TASK DIRECTIONS
Wherever a picture appears in the data below, omit it, and restate everything else word for word.

***** RECORDS FOR THE EXERCISE

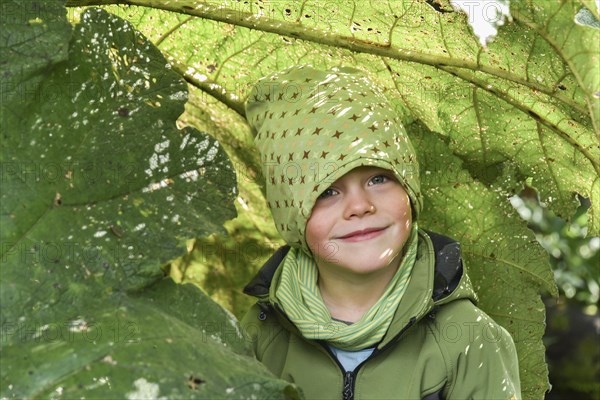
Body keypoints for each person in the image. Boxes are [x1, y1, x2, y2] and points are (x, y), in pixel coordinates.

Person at [241, 65, 521, 400]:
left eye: (378, 178)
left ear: (409, 188)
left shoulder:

**********

ANSWER SECTION
Body keypoints for each person in the image. Boxes are [x1, y1, x2, y2] and points are (x, y), in pixel coordinates.

Person at [241, 65, 521, 400]:
left eye: (378, 178)
left ear: (409, 188)
left shoulder:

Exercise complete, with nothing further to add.